Quantum Reality
Page 9
Einstein argued that this ‘assumes an entirely peculiar mechanism of action at a distance, which prevents the wave continually distributed in space from producing an action in two places on the screen’.5 This would later become widely known as ‘spooky action at a distance’. The particle, which according to the wavefunction is somehow distributed over a large region of space, becomes localized instantaneously, the act of measurement appearing to change the physical state of the system far from the point where the measurement is actually recorded. Einstein felt that this kind of action at a distance violates one of the key postulates of his special theory of relativity: no physical action, or information resulting in physical action, can be communicated at a speed faster than light. Any physical process that happens instantaneously over substantial distances violates this postulate.
We should note right away that all this talk about physical action betrays the fact that these concerns are based on a realistic interpretation of the wavefunction, in the spirit of Proposition #3. This is not to say that Einstein wanted to ascribe reality to the wavefunction in the same way that Schrödinger did (we will see shortly that their views were quite different). But it’s important to realize that, from the outset, the Bohr–Einstein debate involved a clash of philosophical positions. At great risk of oversimplifying, it was a confrontation between realism and anti-realism, between acceptance and rejection of Proposition #3.
What I find quite fascinating is that Einstein was attacking a position that Bohr wasn’t actually defending. But by teasing out the physical consequences of his realist assumptions, Einstein sought to expose inconsistencies with what was fast becoming the standard or default interpretation.
As far as Bohr himself was concerned, the Copenhagen interpretation obliges us to resist the temptation to ask: But how does nature actually do that? Like emergency services personnel at the scene of a tragic accident, Bohr advises us to move along, as there’s nothing to see here. And there lies the rub: for what is the purpose of a scientific theory if not to aid our understanding of the physical world? We want to rubberneck at reality. The only way to do this in quantum mechanics is to take the wavefunction more literally and realistically.
The discussion continued in the dining room of the Hôtel Britannique, where the conference participants were staying. Otto Stern described what happened next:6
Einstein came down to breakfast and expressed his misgivings about the new quantum theory, every time [he] had invented some beautiful experiment from which one saw that [the theory] did not work…. Pauli and Heisenberg, who were there, did not pay much attention, ‘ach was, das stimmt schon, das stimmt schon’ [ah well, it will be all right, it will be all right]. Bohr, on the other hand, reflected on it with care and in the evening, at dinner, we were all together and he cleared up the matter in detail.
Einstein developed a series of hypothetical tests, or gedankenexperiments (thought experiments), based on the presumption of Proposition #3. These were about matters of principle; they were not meant to be taken too literally as practical experiments that could be carried out in the laboratory.
He began by attempting to show up inconsistencies in the interpretation of the uncertainty principle, but each challenge was deftly rebutted by Bohr. However, under pressure from Einstein’s insistent probing, the basis of Bohr’s counterarguments underwent a subtle shift. Bohr was obliged to fall back on the notion that measurements using classical apparatus are just too ‘clumsy’, implying limits on what can be measured, rather than limits on what we can know. This was precisely the position for which he had criticized Heisenberg earlier in the year.
In the eyes of the majority of physicists gathered in Brussels, Bohr won the day. But Einstein remained stubbornly unconvinced, and the seeds of a much more substantial challenge were sown.
____________
Written task A:
Answer these from the passage on the Bohr–Einstein debate:
(i) Where were the conference participants staying?
(ii) According to Otto Stern, which two physicists paid little attention to Einstein's misgivings at breakfast?
(iii) What does the key postulate of special relativity say cannot be communicated faster than light?
Written task B: Name every person mentioned in the passage on the Bohr–Einstein debate.
Written task C: Retype the section of the passage on the Bohr–Einstein debate that begins with the words containing "Einstein developed a" and ends with "in the laboratory.".

Dataset entries:
____________
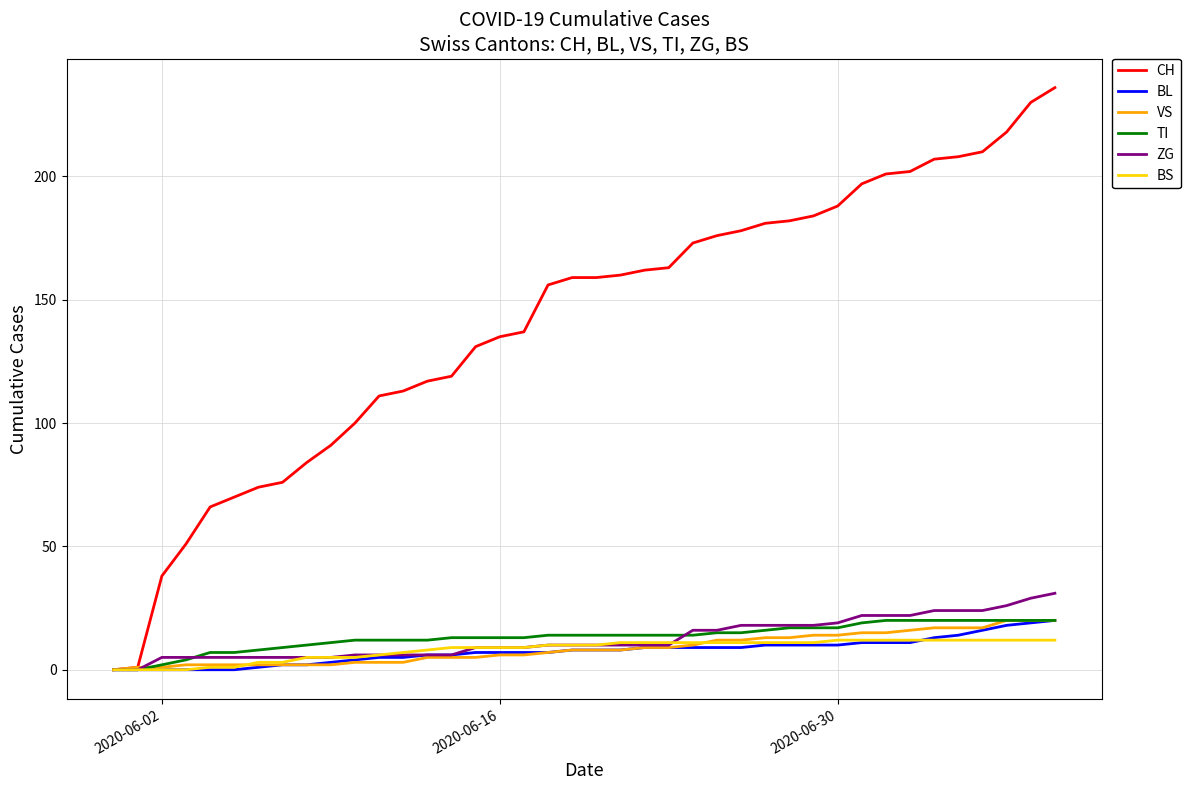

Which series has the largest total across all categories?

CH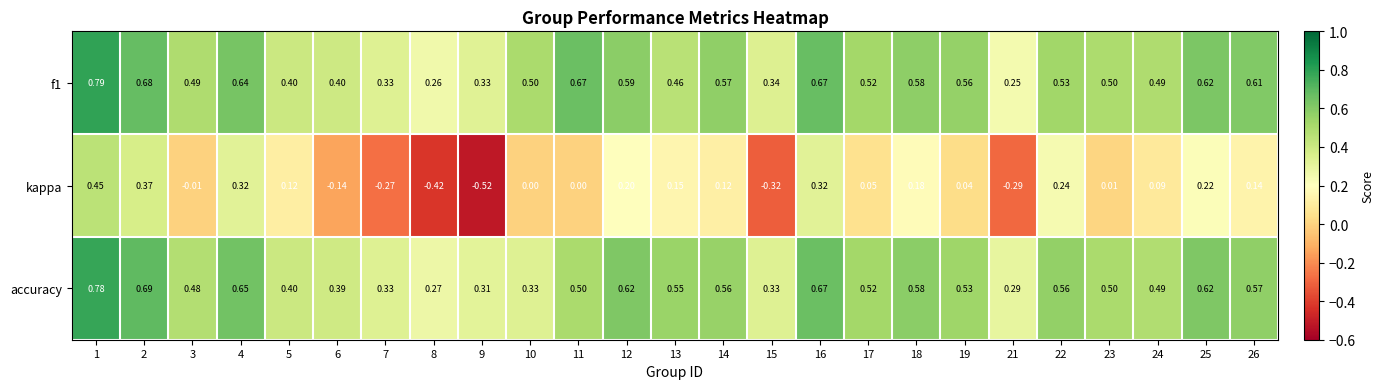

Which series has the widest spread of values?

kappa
____________
Expected output A:
(i) The Hôtel Britannique.
(ii) Pauli and Heisenberg.
(iii) Physical action, or information resulting in physical action.

Expected output B: Einstein, Bohr, Schrödinger, Otto Stern, Pauli, Heisenberg

Expected output C:
Einstein developed a series of hypothetical tests, or gedankenexperiments (thought experiments), based on the presumption of Proposition #3. These were about matters of principle; they were not meant to be taken too literally as practical experiments that could be carried out in the laboratory.